On Wed, 11 Apr 2007 12:19:10 +1000 Rusty Russell <[EMAIL PROTECTED]> wrote:

> On Tue, 2007-04-10 at 11:17 +0100, David Howells wrote:
> > [EMAIL PROTECTED] wrote:
> > 
> > > + * @limit: the first invalid value
> > 
> > If this is the case, ...
> > 
> > > + *
> > > + * Like val + len > limit, except with overflow checking.
> > > + */
> > > +static inline bool val_outside(unsigned long val, unsigned long len,
> > > +                        unsigned long limit)
> > > +
> > > +{
> > > + return val + len > limit || val + len < val;
> > 
> > ... then shouldn't that be "val + len >= limit"?
> 
> You're the second one to ask this.  I'm pretty sure it's still right
> (and it's what the old code used to do).
> 
> Consider the case where limit is 0xC0000000, val is 0xBFFFFFFF and len
> is 1.
> 

I probably shouldn't look at this after a glass of red, but otoh, perhaps
that's a good way of ensuring that we have a built-in margin.

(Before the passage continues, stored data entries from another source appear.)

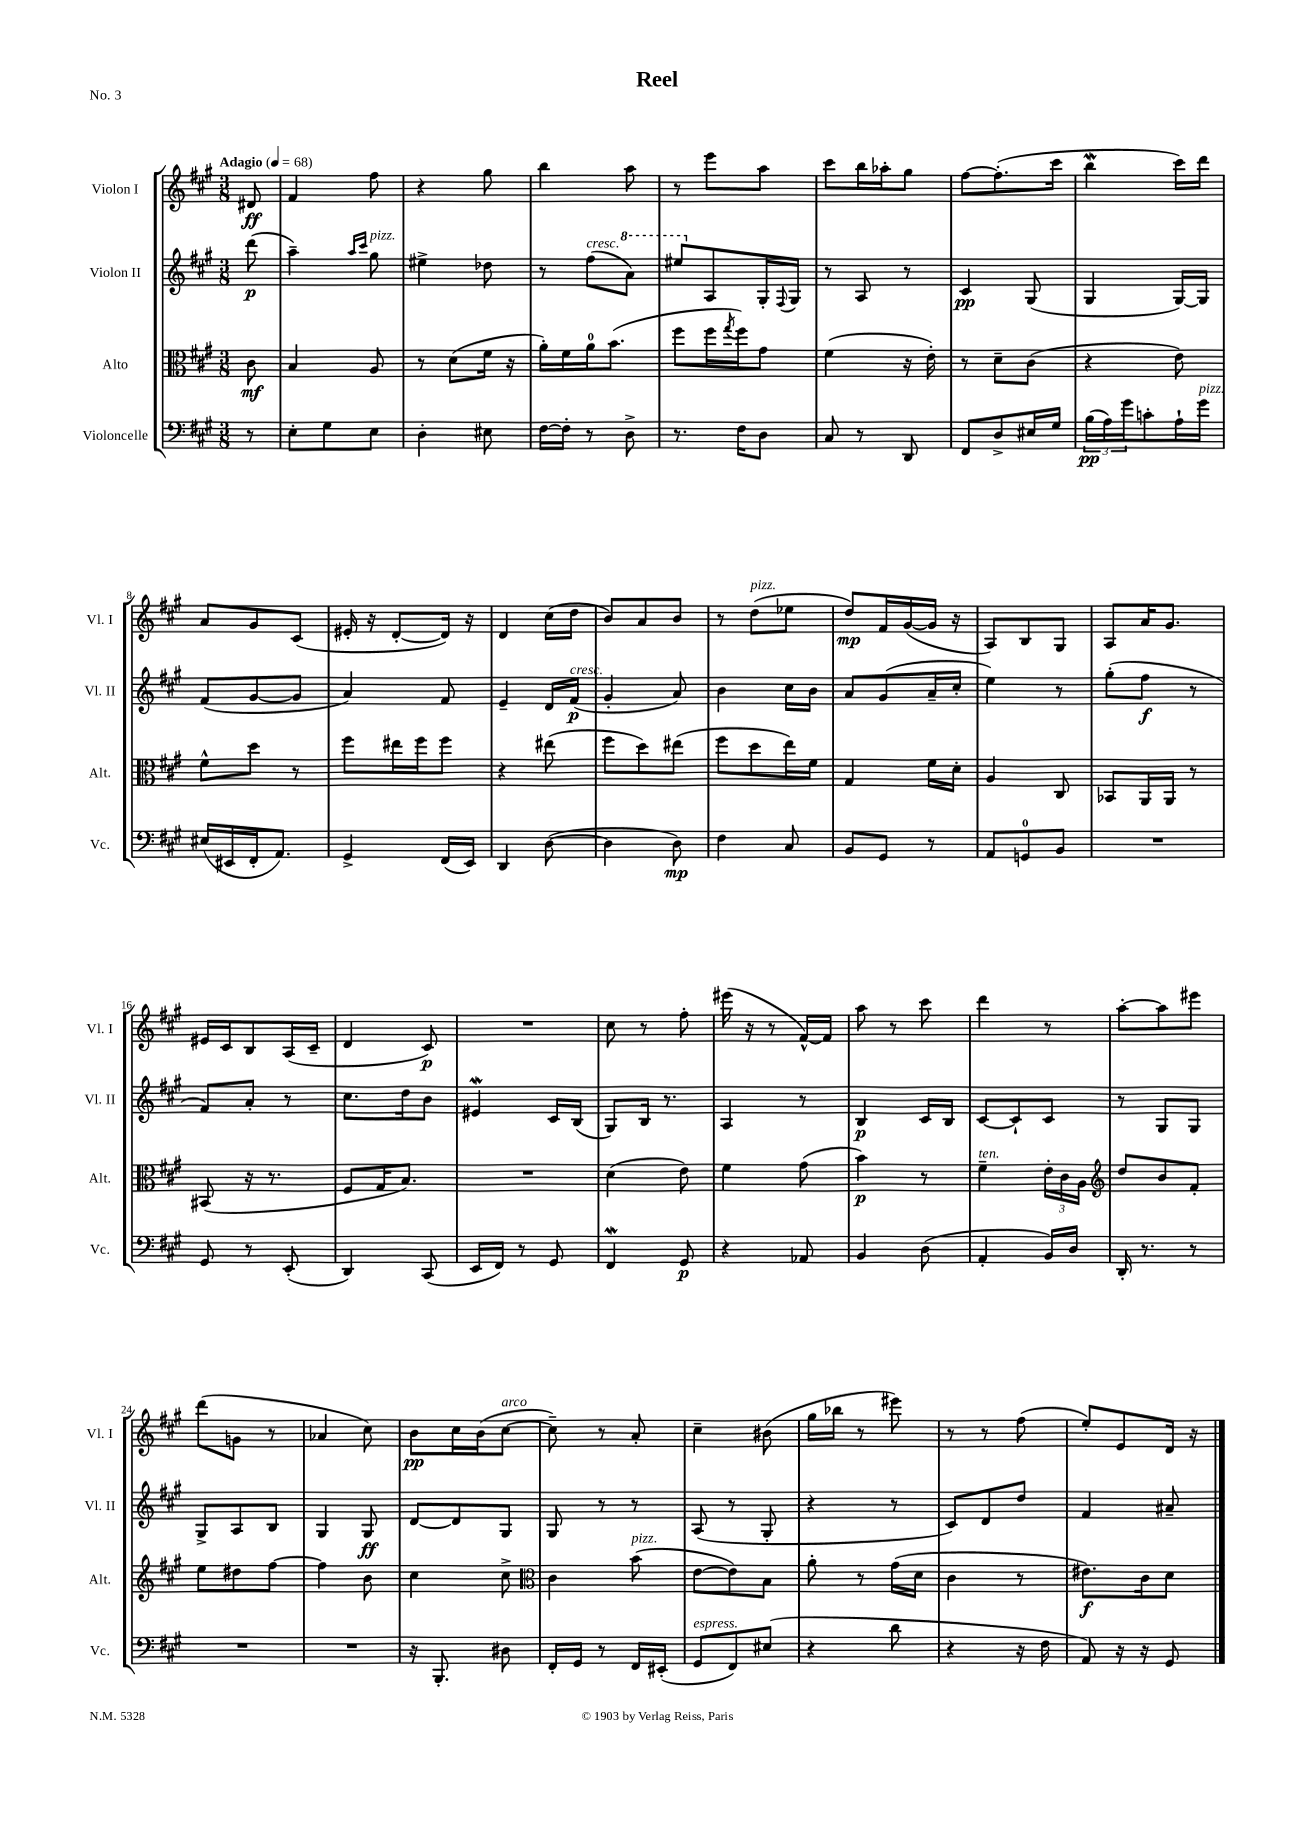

**kern	**dynam	**kern	**dynam	**kern	**dynam	**kern	**dynam
*part4	*part4	*part3	*part3	*part2	*part2	*part1	*part1
*staff4	*staff4	*staff3	*staff3	*staff2	*staff2	*staff1	*staff1
*I"Violoncelle	*	*I"Alto	*	*I"Violon II	*	*I"Violon I	*
*I'Vc.	*	*I'Alt.	*	*I'Vl. II	*	*I'Vl. I	*
*clefF4	*	*clefC3	*	*clefG2	*	*clefG2	*
*k[f#c#g#]	*	*k[f#c#g#]	*	*k[f#c#g#]	*	*k[f#c#g#]	*
*M3/8	*	*M3/8	*	*M3/8	*	*M3/8	*
*MM68	*	*MM68	*	*MM68	*	*MM68	*
=	=	=	=	=	=	=	=
!	!	!	!	!	!	!LO:TX:a:B:t=Adagio	!
8r	.	8c#\	mf	(8ddd\	p	8d#X/	ff
=1	=1	=1	=1	=1	=1	=1	=1
8E'\L	.	4B/	.	4aa~\)	.	4f#/	.
8G#\	.	.	.	.	.	.	.
.	.	.	.	16qqaa/LL	.	.	.
.	.	.	.	16qqccc#/JJ	.	.	.
!	!	!	!	!LO:TX:a:i:t=pizz.	!	!	!
8E\J	.	8A/	.	8gg#\	.	8ff#\	.
=2	=2	=2	=2	=2	=2	=2	=2
4D'\	.	8r	.	4ee#X^\	.	4r	.
.	.	(8d\L	.	.	.	.	.
8E#X\	.	16f#\Jk	.	8dd-X\	.	8gg#\	.
.	.	16r	.	.	.	.	.
=3	=3	=3	=3	=3	=3	=3	=3
[16F#\LL	.	16a'\LL)	.	8r	.	4bb\	.
16F#'\JJ]	.	16f#\	.	.	.	.	.
!	!	!	!	!LO:TX:a:i:t=cresc.	!	!	!
8r	.	16a\J	.	(8ff#\L	.	.	.
.	.	(8.b\J	.	.	.	.	.
*	*	*	*	*8va	*	*	*
8D^\	.	.	.	8aa\J)	.	8aa\	.
=4	=4	=4	=4	=4	=4	=4	=4
8.r	.	8ff#\L	.	8eee#X/L	.	8r	.
*	*	*	*	*X8va	*	*	*
.	.	16ff#\L	.	8A/	.	8eee\L	.
.	.	8qgg#/	.	.	.	.	.
16F#\KL	.	16ff#\J)	.	.	.	.	.
8D\J	.	8g#\J	.	16G#'/L	.	8aa\J	.
.	.	.	.	8qqF#/	.	.	.
.	.	.	.	16G#/JJ	.	.	.
=5	=5	=5	=5	=5	=5	=5	=5
8C#/	.	(4f#\	.	8r	.	8ccc#\L	.
8r	.	.	.	8A/	.	16bb\L	.
.	.	.	.	.	.	16aa-X'\J	.
8DD/	.	16r	.	8r	.	8gg#\J	.
.	.	16e'\)	.	.	.	.	.
=6	=6	=6	=6	=6	=6	=6	=6
8FF#/L	.	8r	.	4c#/	pp	[8ff#\L	.
8D^/	.	8d~\L	.	.	.	(8.ff#'\]	.
16E#X/L	.	(8c#\J	.	(8G#/	.	.	.
16G#/JJ	.	.	.	.	.	16ccc#\Jk	.
=7	=7	=7	=7	=7	=7	=7	=7
(24B\LL	pp	4r	.	4G#/	.	4bbW\	.
24A\)	.	.	.	.	.	.	.
24g#\J	.	.	.	.	.	.	.
8cn'\	.	.	.	.	.	.	.
16A`\L	.	8e\)	.	[16G#/LL)	.	16ccc#\LL)	.
!LO:TX:a:i:t=pizz.	!	!	!	!	!	!	!
16g#\JJ	.	.	.	16G#/JJ]	.	16ddd\JJ	.
!!LO:LB:g=z
=8	=8	=8	=8	=8	=8	=8	=8
(16E#X/LL	.	8f#^^\L	.	(8f#/L	.	8a/L	.
16EE#X/	.	.	.	.	.	.	.
16FF#'/J	.	8dd\J	.	[8g#/	.	8g#/	.
8.AA/J)	.	.	.	.	.	.	.
.	.	8r	.	8g#/J]	.	(8c#/J	.
=9	=9	=9	=9	=9	=9	=9	=9
4GG#^/	.	8ff#\L	.	4a/)	.	16e#X'/	.
.	.	.	.	.	.	16r	.
.	.	16ee#X\L	.	.	.	[8d'/L	.
.	.	16ff#\J	.	.	.	.	.
(16FF#/LL	.	8ff#\J	.	8f#/	.	16d/Jk])	.
16EE/JJ)	.	.	.	.	.	16r	.
=10	=10	=10	=10	=10	=10	=10	=10
4DD/	.	4r	.	4e~/	.	4d/	.
([8D\	.	(8ee#X\	.	16d/LL	.	(16cc#\LL	.
!	!	!	!	!LO:TX:a:i:t=cresc.	!	!	!
.	.	.	.	(16f#/JJ	p	16dd\JJ	.
=11	=11	=11	=11	=11	=11	=11	=11
4D\]	.	8ff#\L	.	4g#'/	.	8b/L)	.
.	.	8dd\)	.	.	.	8a/	.
8D\)	mp	(8ee#X\J	.	8a/)	.	8b/J	.
=12	=12	=12	=12	=12	=12	=12	=12
4F#\	.	8ff#\L	.	4b\	.	8r	.
!	!	!	!	!	!	!LO:TX:a:i:t=pizz.	!
.	.	8dd\	.	.	.	(8dd\L	.
8C#/	.	16ee\L)	.	16cc#\LL	.	8ee-X\J	.
.	.	16f#\JJ	.	16b\JJ	.	.	.
=13	=13	=13	=13	=13	=13	=13	=13
8BB/L	.	4G#/	.	8a/L	.	8dd/L)	mp
8GG#/J	.	.	.	(8g#/	.	16f#/L	.
.	.	.	.	.	.	([16g#/	.
8r	.	16f#\LL	.	16a~/L	.	16g#/JJ]	.
.	.	16d'\JJ	.	16cc#'/JJ	.	16r	.
=14	=14	=14	=14	=14	=14	=14	=14
8AA/L	.	4A/	.	4ee\)	.	8A/L)	.
8GGn/	.	.	.	.	.	8B/	.
8BB/J	.	8C#/	.	8r	.	8G#/J	.
=15	=15	=15	=15	=15	=15	=15	=15
4.r	.	8BB-X/L	.	(8gg#'\L	.	8A/L	.
.	.	16AA/L	.	8ff#\J	f	16a/K	.
.	.	16AA/JJ	.	.	.	8.g#/J	.
.	.	8r	.	8r	.	.	.
!!LO:LB:g=z
=16	=16	=16	=16	=16	=16	=16	=16
8GG#/	.	(8BB#X/	.	8f#/L)	.	16e#X/LL	.
.	.	.	.	.	.	16c#/J	.
8r	.	16r	.	8a'/J	.	8B/	.
.	.	8.r	.	.	.	.	.
(8EE'/	.	.	.	8r	.	(16A/L	.
.	.	.	.	.	.	16c#~/JJ	.
=17	=17	=17	=17	=17	=17	=17	=17
4DD/)	.	8F#/L	.	8.cc#\L	.	4d/	.
.	.	16G#/K	.	.	.	.	.
.	.	8.B/J)	.	16dd\k	.	.	.
(8CC#/	.	.	.	8b\J	.	8c#/)	p
=18	=18	=18	=18	=18	=18	=18	=18
16EE/LL	.	4.r	.	4e#XW/	.	4.r	.
16FF#/JJ)	.	.	.	.	.	.	.
8r	.	.	.	.	.	.	.
8GG#/	.	.	.	16c#/LL	.	.	.
.	.	.	.	(16B/JJ	.	.	.
=19	=19	=19	=19	=19	=19	=19	=19
4FF#W/	.	(4d\	.	8G#/L)	.	8cc#\	.
.	.	.	.	16B/Jk	.	8r	.
.	.	.	.	8.r	.	.	.
8GG#/	p	8e\)	.	.	.	8ff#'\	.
=20	=20	=20	=20	=20	=20	=20	=20
4r	.	4f#\	.	4A/	.	(16eee#X\	.
.	.	.	.	.	.	16r	.
.	.	.	.	.	.	8r	.
8AA-X/	.	(8g#\	.	8r	.	[16f#^^/LL)	.
.	.	.	.	.	.	16f#/JJ]	.
=21	=21	=21	=21	=21	=21	=21	=21
4BB/	.	4b\)	p	4B/	p	8aa\	.
.	.	.	.	.	.	8r	.
(8D\	.	8r	.	16c#/LL	.	8ccc#\	.
.	.	.	.	16B/JJ	.	.	.
=22	=22	=22	=22	=22	=22	=22	=22
!	!	!LO:TX:a:i:t=ten.	!	!	!	!	!
4AA'/	.	4f#~\	.	[8c#/L	.	4ddd\	.
.	.	.	.	8c#`/]	.	.	.
16BB/LL)	.	24e'\LL	.	8c#/J	.	8r	.
.	.	24c#\	.	.	.	.	.
16D/JJ	.	.	.	.	.	.	.
.	.	24A\JJ	.	.	.	.	.
=23	=23	=23	=23	=23	=23	=23	=23
*	*	*clefG2	*	*	*	*	*
16DD'/	.	8dd/L	.	8r	.	[8aa'\L	.
8.r	.	.	.	.	.	.	.
.	.	8b/	.	8G#/L	.	8aa\]	.
8r	.	8f#'/J	.	8G#/J	.	8eee#X\J	.
!!LO:LB:g=z
=24	=24	=24	=24	=24	=24	=24	=24
4.r	.	8ee\L	.	8G#^/L	.	(8ddd\L	.
.	.	8dd#X\	.	8A/	.	8gn\J	.
.	.	[8ff#\J	.	8B/J	.	8r	.
=25	=25	=25	=25	=25	=25	=25	=25
4.r	.	4ff#\]	.	4G#/	.	4a-X/	.
.	.	8b\	.	8G#/	ff	8cc#\)	.
=26	=26	=26	=26	=26	=26	=26	=26
16r	.	4cc#\	.	[8d/L	.	8b\L	pp
8.BBB'/	.	.	.	.	.	.	.
.	.	.	.	8d/]	.	16cc#\L	.
.	.	.	.	.	.	(16b\J	.
!	!	!	!	!	!	!LO:TX:a:i:t=arco	!
8D#X\	.	8cc#^\	.	8G#/J	.	[8cc#\J	.
=27	=27	=27	=27	=27	=27	=27	=27
*	*	*clefC3	*	*	*	*	*
16FF#'/LL	.	4c#\	.	8G#/	.	8cc#~\])	.
16GG#/JJ	.	.	.	.	.	.	.
8r	.	.	.	8r	.	8r	.
!	!	!LO:TX:a:i:t=pizz.	!	!	!	!	!
16FF#/LL	.	(8b\	.	8r	.	8a'/	.
(16EE#X'/JJ	.	.	.	.	.	.	.
=28	=28	=28	=28	=28	=28	=28	=28
!LO:TX:a:i:t=espress.	!	!	!	!	!	!	!
8GG#/L	.	[8e\L	.	(8A/	.	4cc#~\	.
8FF#/)	.	8e\])	.	8r	.	.	.
(8E#X/J	.	8B\J	.	8G#'/	.	(8b#X\	.
=29	=29	=29	=29	=29	=29	=29	=29
4r	.	8a'\	.	4r	.	16gg#\LL	.
.	.	.	.	.	.	16bb-X\JJ	.
.	.	8r	.	.	.	8r	.
8d\	.	(16g#\LL	.	8r	.	8eee#X\)	.
.	.	16d\JJ	.	.	.	.	.
=30	=30	=30	=30	=30	=30	=30	=30
4r	.	4c#\	.	8c#/L)	.	8r	.
.	.	.	.	8d/	.	8r	.
16r	.	8r	.	8dd/J	.	(8ff#\	.
16F#\	.	.	.	.	.	.	.
=31	=31	=31	=31	=31	=31	=31	=31
8AA/)	.	8.e#X\L)	f	4f#/	.	8ee'/L)	.
16r	.	.	.	.	.	8e/	.
16r	.	16c#\k	.	.	.	.	.
8GG#/	.	8d\J	.	8a#X~/	.	16d/Jk	.
.	.	.	.	.	.	16r	.
==	==	==	==	==	==	==	==
*-	*-	*-	*-	*-	*-	*-	*-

I find this function incomprehensible.  I'd just avoid using the sorry
thing, personally.


To me, "val_outside" means "true if the value is outside":

bool val_outside(val, start, len)
{
        return val < start || val > (start+len-1);
}

that's what my function does.  I don't have a clue what yours does.

For starters, wtf is a "limit"?  A length?  Or an offset relative to "len"?
And wtf is "len" anyway?  Absolute?  Relative?

<reworks it>

        return val > (limit - len) || val < (val - len);

nope, that didn't help.



The consequences of people getting this wrong are oopses, memory
corruption, root holes and other such pleasantry, in rare (or deliberately
invoked) circumstances.  Can we try to make it easier for them?